Это почти правда. Слово «представляла» не вполне отражает суть, но это максимум того, что она может сказать Дэвиду.
Он подходит к ней и обнимает за талию:
– Жаль, я не могу сделать так, чтобы тебе стало лучше.
– Ты все делаешь лучше.
И это не пустые слова. Может, в нем нет бесшабашности Роба, рядом с которым чувствуешь себя юной и безрассудной, но зато он надежный. А это именно то, что ей нужно. Хотя она и скучает по Робу, Дэвид – тот, кто ей по-настоящему нужен. Ее опора. Его часы по-прежнему болтаются у нее на запястье, и она вскидывает его.
– Ты все еще не можешь носить часы? – спрашивает она.

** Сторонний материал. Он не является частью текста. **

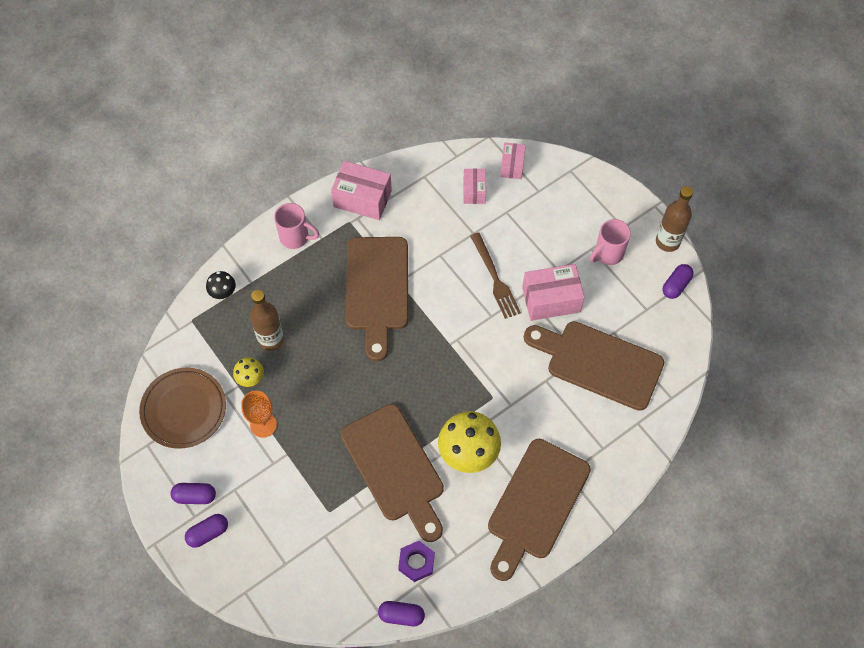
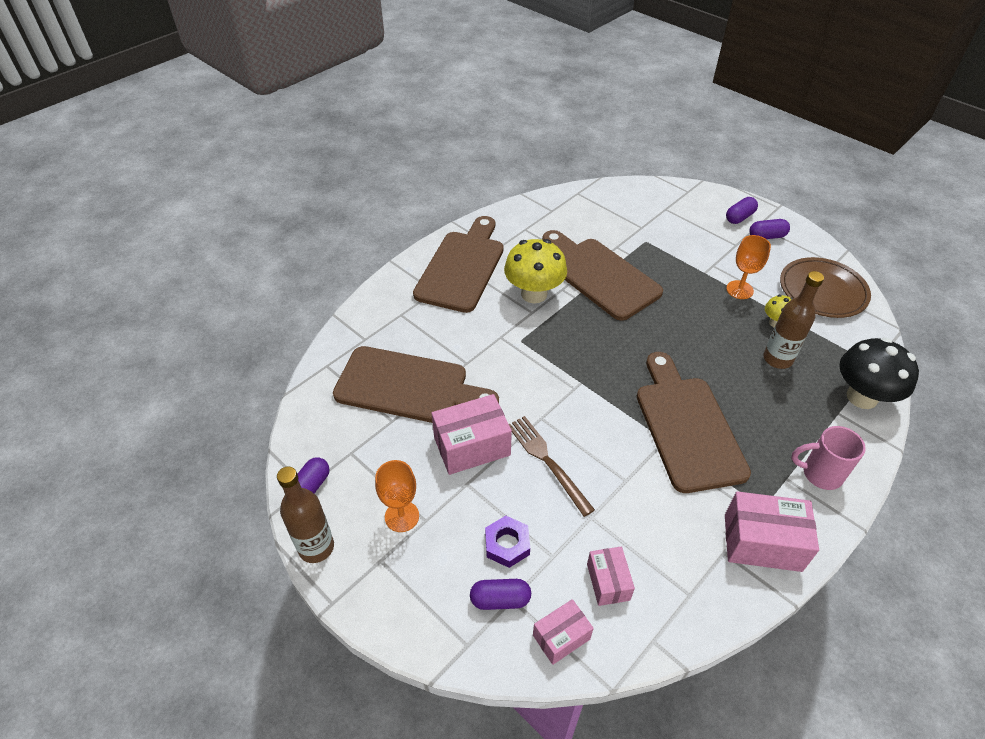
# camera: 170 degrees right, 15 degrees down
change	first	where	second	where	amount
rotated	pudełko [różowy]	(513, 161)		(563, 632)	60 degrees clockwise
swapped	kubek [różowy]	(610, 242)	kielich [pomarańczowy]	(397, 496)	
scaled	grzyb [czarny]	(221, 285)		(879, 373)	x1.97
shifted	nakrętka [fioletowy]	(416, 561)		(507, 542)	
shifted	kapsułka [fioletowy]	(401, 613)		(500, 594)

– Могу, но пусть лучше они останутся у тебя. Когда ты их носишь, у меня такое чувство, что я с тобой рядом.
– Ты всегда со мной рядом, Дэвид. Всегда. Я люблю тебя.

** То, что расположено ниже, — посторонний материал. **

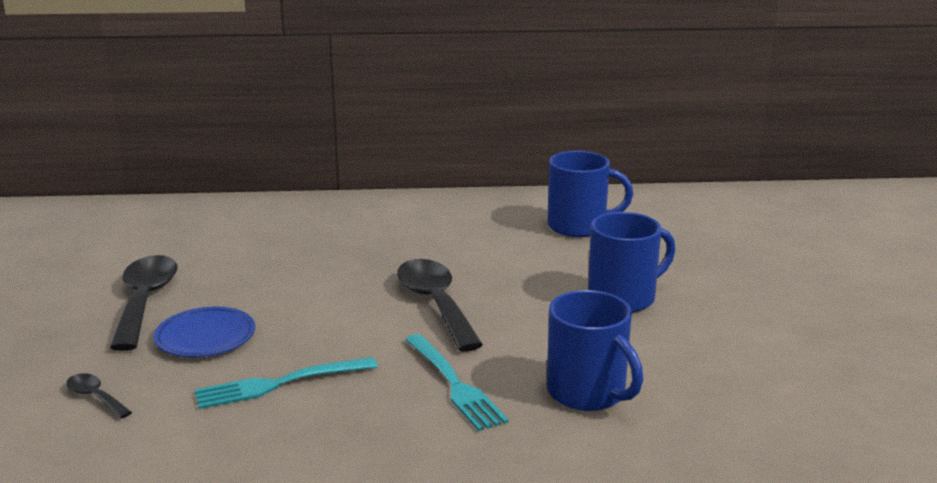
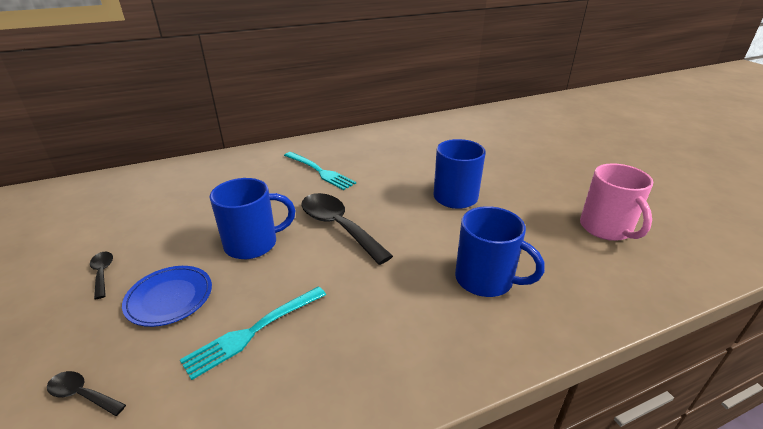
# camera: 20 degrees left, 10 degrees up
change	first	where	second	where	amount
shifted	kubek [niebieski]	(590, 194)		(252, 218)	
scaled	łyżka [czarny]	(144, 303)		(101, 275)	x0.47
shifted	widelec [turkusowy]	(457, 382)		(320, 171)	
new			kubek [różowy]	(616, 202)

Она рада, что он не стал забирать у нее часы. Он, конечно, будет навещать ее по выходным, когда сможет, но эти часы – они как он сам. Надежные. Крепкие. Ей приятно чувствовать на запястье их тяжесть. Ей нужен какой-то якорь. Может быть, когда-нибудь она даже расскажет ему зачем. Откроет правду о той ночи, когда случился пожар. Может быть. Может быть, когда они станут старыми и седыми и он научится видеть в мире больше мистического, чем способен увидеть сейчас.
В воздухе незаметно разливается прохлада, и внезапно начинает накрапывать дождь, с глухим шорохом стуча по листьям деревьев. Это скорее легкая морось, чем ливень, но они поспешно возвращаются обратно и устраивают себе пикник из разнообразной снеди, распив под это дело бутылку вина, привезенную из города Дэвидом, после чего заваливаются в постель в гостевой комнате. Адель пока еще не готова вернуться в свою спальню. Она напоминает ей о прошлом. Слишком много вещей напоминают ей о прошлом.
– Надо будет продать этот дом, – говорит она, когда они, оторвавшись наконец друг от друга, разморенные, лежат в темноте. Ее пальцы осторожно скользят по нежной кожице, затянувшей шрамы на его руках. Интересно, сильно ли они еще болят? Дэвида бесполезно об этом спрашивать. – После того, как поженимся.
– Жизнь с чистого листа, – говорит он.
Ему хочется здесь задерживаться ничуть не больше, чем ей, и вообще, к чему им на двоих такой огромный дом? Ее отцу он нужен был исключительно для того, чтобы тешить свое самолюбие.
– Жизнь с чистого листа, – отзывается она дремотно, уже соскальзывая в сон вслед за ним.
Сегодня она не станет вызывать вторую дверь. Пока еще она к этому не готова. Сегодня ради разнообразия дверь будет только первая. Она хочет увидеть во сне их совместное будущее. Картину их идеальной жизни.